● **WORK TO DO**:
a) In the passage on commodity price risk, where are changes in fair value recognized for natural gas positions that qualify for neither hedge accounting nor the normal purchase normal sale exemption?
b) Write the next part of the passage on commodity price risk management, picking up after its final sentence.

● **PASSAGE SHOWN**:
══════════

We utilize derivatives, which are defined to include physical commodity contracts and financial commodity instruments such as swaps and options and NYMEX contracts to manage commodity price risk and to maximize the risk-adjusted returns from our power and natural gas assets. We conduct these hedging and optimization activities within a structured risk management framework based on controls, policies and procedures. We monitor these activities through active and ongoing management and oversight, defined roles and responsibilities, and daily risk measurement and reporting. Additionally, we seek to manage the associated risks through diversification, by controlling position sizes, by using portfolio position limits, and by entering into offsetting positions that lock in a margin.
Along with our portfolio of hedging transactions, we enter into power and natural gas positions that often act as hedges to our asset portfolio, but do not qualify as hedges under hedge accounting criteria guidelines, such as commodity options transactions and instruments that settle on power price to natural gas price relationships (Heat Rate swaps and
options). While our selling and purchasing of power and natural gas is mostly physical in nature, we also engage in marketing, hedging and optimization activities, particularly in natural gas, that are financial in nature. While we enter into these transactions primarily to provide us with improved price and price volatility transparency as well as greater market access, which benefits our hedging activities, we also are susceptible to commodity price movements (both profits and losses) in connection with these transactions. These positions are included in and subject to our consolidated risk management portfolio position limits and controls structure. Changes in fair value of commodity positions that do not qualify for either hedge accounting or the normal purchase normal sale exemption are recognized currently in earnings in mark-to-market activity within operating revenues in the case of power transactions, and within fuel and purchased energy expense, in the case of natural gas transactions. Our future hedged status, and marketing and optimization activities are subject to change as determined by our commercial operations group, Chief Risk Officer, Risk Management Committee of senior management and Board of Directors.

══════════

● **SUPPLIED DATA**:

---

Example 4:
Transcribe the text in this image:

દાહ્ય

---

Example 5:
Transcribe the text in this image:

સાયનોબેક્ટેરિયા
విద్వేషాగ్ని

══════════

● **RESPONSES TO THE TASKS**:
a) They are recognized currently in earnings, within fuel and purchased energy expense.

b)
We have economically hedged a substantial portion of our generation and natural gas portfolio mostly through power and natural gas forward physical and financial transactions for the remainder of 2009. By entering into these transactions, we are able to economically hedge a portion of our spark spread at pre-determined generation and price levels. We utilize a combination of PPAs and other hedging instruments to manage our variability in future cash flows. As of March 31, 2009, the maximum length of our PPAs extend until 24 years into the future and the maximum length of time over which we were hedging using commodity and interest rate derivative instruments was 4 and 17 years, respectively. We currently estimate that pre-tax, net gains of $256 million would be reclassified from AOCI into earnings during the next 12 months at March 31, 2009 prices, as the hedged transactions affect earnings assuming constant natural gas and power prices and interest rates over time; however, the actual amounts that will be reclassified will vary based on changes in natural gas and power prices as well as interest rates. Therefore, management is unable to predict what the actual reclassification from AOCI to earnings (positive or negative) will be for the next 12 months.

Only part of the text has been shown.